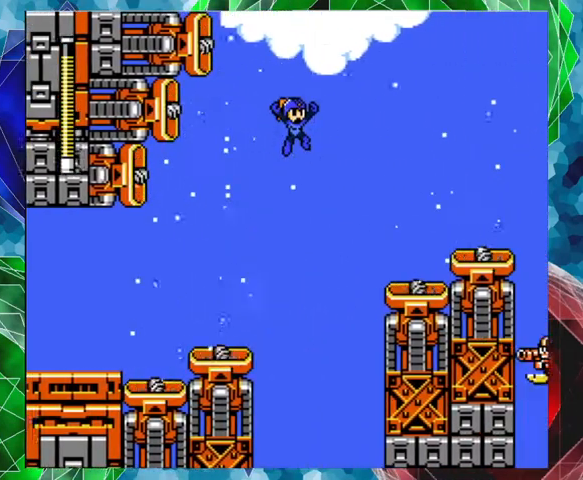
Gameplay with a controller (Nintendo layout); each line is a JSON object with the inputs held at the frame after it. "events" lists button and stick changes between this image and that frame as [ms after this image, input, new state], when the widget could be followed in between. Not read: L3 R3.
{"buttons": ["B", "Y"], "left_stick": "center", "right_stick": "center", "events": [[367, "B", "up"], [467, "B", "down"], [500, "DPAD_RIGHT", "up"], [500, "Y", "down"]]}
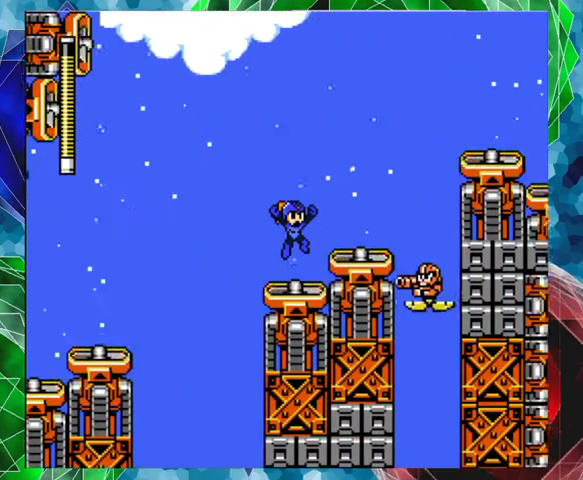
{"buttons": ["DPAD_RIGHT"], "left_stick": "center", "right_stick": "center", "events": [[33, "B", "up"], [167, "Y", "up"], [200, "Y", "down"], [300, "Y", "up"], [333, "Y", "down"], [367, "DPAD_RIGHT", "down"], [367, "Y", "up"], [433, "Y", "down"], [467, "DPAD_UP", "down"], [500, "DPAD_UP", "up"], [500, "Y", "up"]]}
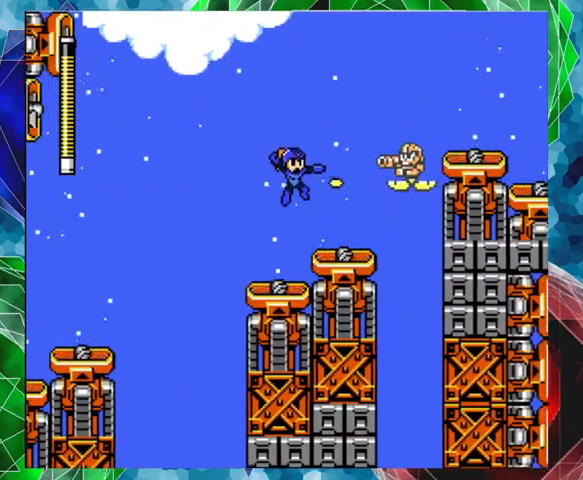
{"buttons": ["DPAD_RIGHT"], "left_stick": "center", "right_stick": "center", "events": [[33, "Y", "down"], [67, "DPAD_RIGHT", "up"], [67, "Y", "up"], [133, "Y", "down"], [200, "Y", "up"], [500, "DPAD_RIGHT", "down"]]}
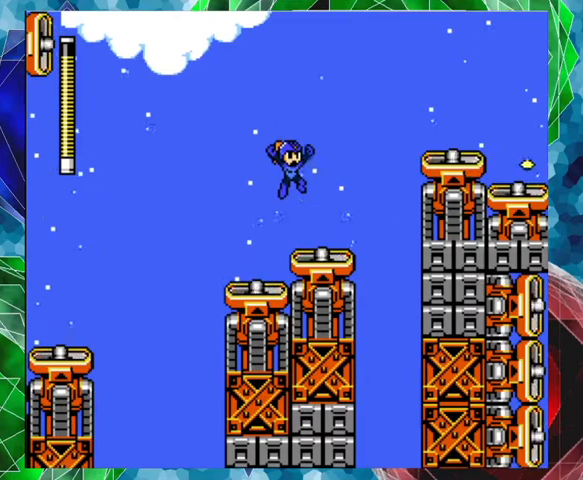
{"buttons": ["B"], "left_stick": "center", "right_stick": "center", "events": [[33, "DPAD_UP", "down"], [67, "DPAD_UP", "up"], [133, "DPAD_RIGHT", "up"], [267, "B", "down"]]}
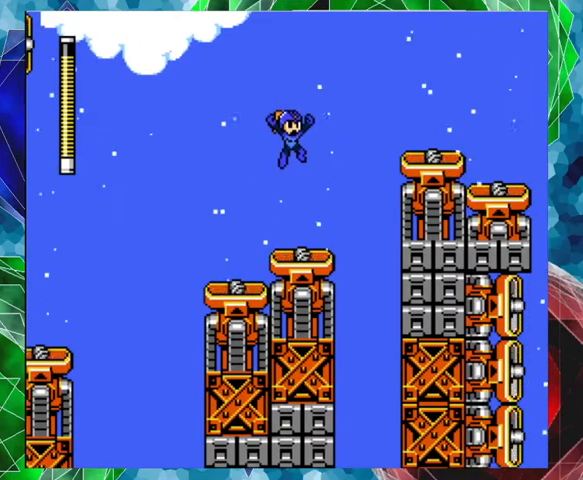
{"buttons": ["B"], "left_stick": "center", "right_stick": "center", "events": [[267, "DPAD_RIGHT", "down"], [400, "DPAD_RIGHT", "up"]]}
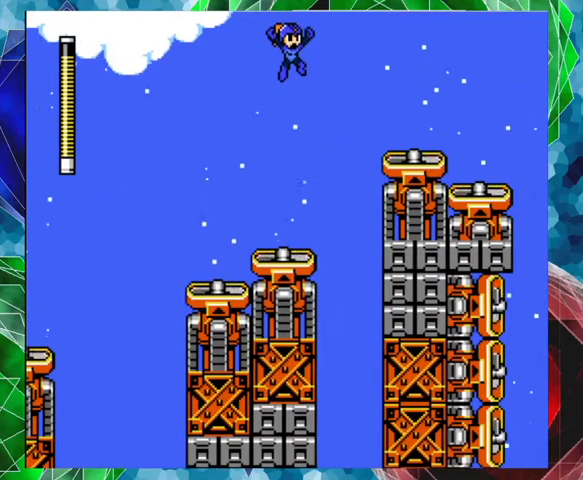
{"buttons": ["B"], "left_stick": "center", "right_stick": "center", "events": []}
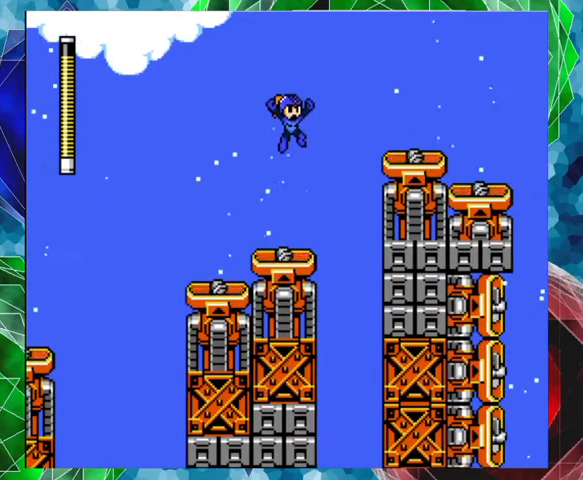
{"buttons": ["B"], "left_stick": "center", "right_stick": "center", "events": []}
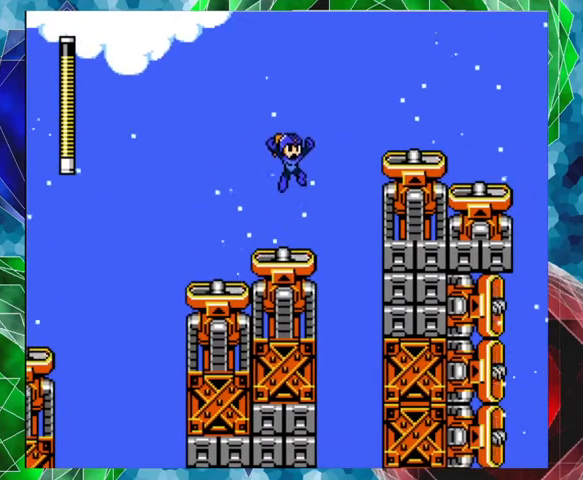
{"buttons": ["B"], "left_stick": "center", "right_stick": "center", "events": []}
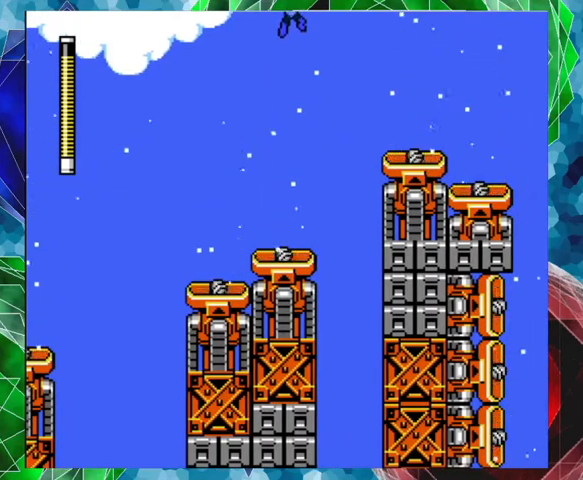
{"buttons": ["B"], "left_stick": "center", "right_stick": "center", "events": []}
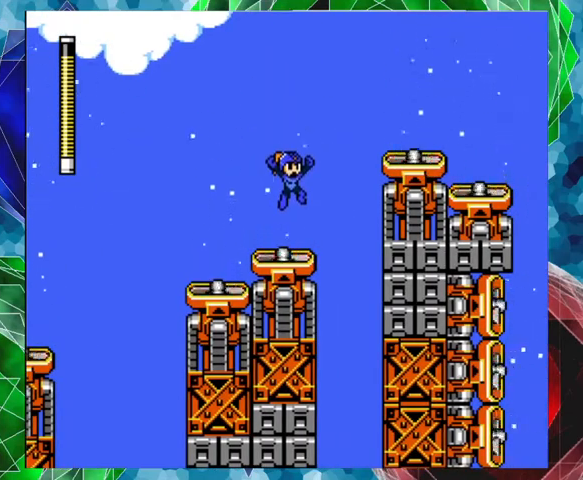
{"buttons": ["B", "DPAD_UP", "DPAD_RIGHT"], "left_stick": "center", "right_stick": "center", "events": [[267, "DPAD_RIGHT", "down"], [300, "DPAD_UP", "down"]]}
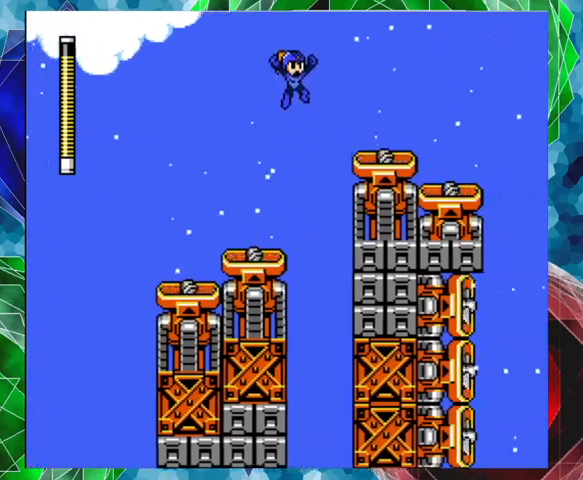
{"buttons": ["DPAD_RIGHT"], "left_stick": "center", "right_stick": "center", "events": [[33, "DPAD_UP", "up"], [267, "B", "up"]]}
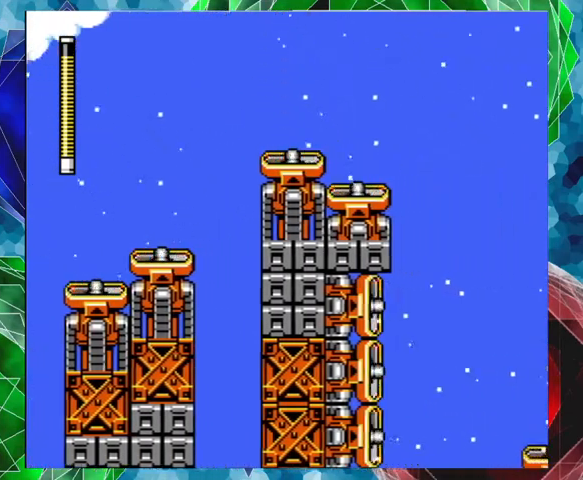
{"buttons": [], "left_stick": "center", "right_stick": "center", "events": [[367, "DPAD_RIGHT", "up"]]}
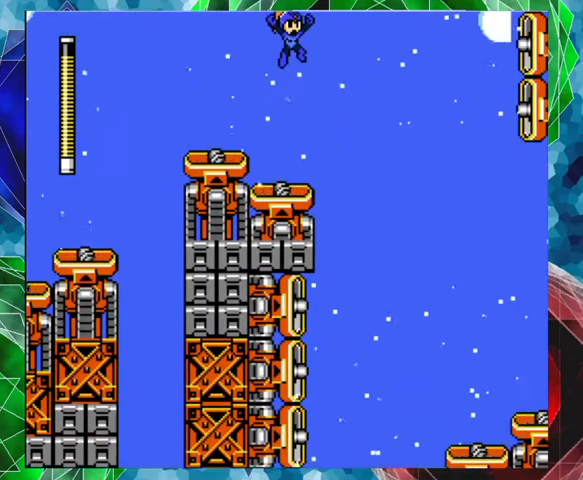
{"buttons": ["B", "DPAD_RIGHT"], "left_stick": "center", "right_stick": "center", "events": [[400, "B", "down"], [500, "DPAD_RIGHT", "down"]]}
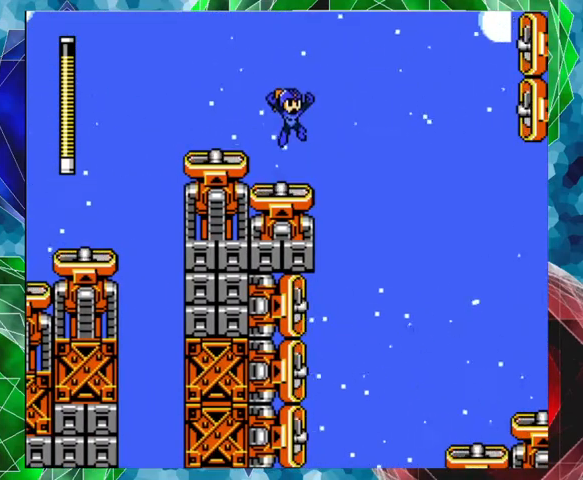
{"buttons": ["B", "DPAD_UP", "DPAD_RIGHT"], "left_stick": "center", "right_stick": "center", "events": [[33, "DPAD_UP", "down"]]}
####################
(What needs to be done): Search the records above for "down". Copy each line where it is found.

(Result of the exercise):
{"buttons": ["B", "Y"], "left_stick": "center", "right_stick": "center", "events": [[367, "B", "up"], [467, "B", "down"], [500, "DPAD_RIGHT", "up"], [500, "Y", "down"]]}
{"buttons": ["DPAD_RIGHT"], "left_stick": "center", "right_stick": "center", "events": [[33, "B", "up"], [167, "Y", "up"], [200, "Y", "down"], [300, "Y", "up"], [333, "Y", "down"], [367, "DPAD_RIGHT", "down"], [367, "Y", "up"], [433, "Y", "down"], [467, "DPAD_UP", "down"], [500, "DPAD_UP", "up"], [500, "Y", "up"]]}
{"buttons": ["DPAD_RIGHT"], "left_stick": "center", "right_stick": "center", "events": [[33, "Y", "down"], [67, "DPAD_RIGHT", "up"], [67, "Y", "up"], [133, "Y", "down"], [200, "Y", "up"], [500, "DPAD_RIGHT", "down"]]}
{"buttons": ["B"], "left_stick": "center", "right_stick": "center", "events": [[33, "DPAD_UP", "down"], [67, "DPAD_UP", "up"], [133, "DPAD_RIGHT", "up"], [267, "B", "down"]]}
{"buttons": ["B"], "left_stick": "center", "right_stick": "center", "events": [[267, "DPAD_RIGHT", "down"], [400, "DPAD_RIGHT", "up"]]}
{"buttons": ["B", "DPAD_UP", "DPAD_RIGHT"], "left_stick": "center", "right_stick": "center", "events": [[267, "DPAD_RIGHT", "down"], [300, "DPAD_UP", "down"]]}
{"buttons": ["B", "DPAD_RIGHT"], "left_stick": "center", "right_stick": "center", "events": [[400, "B", "down"], [500, "DPAD_RIGHT", "down"]]}
{"buttons": ["B", "DPAD_UP", "DPAD_RIGHT"], "left_stick": "center", "right_stick": "center", "events": [[33, "DPAD_UP", "down"]]}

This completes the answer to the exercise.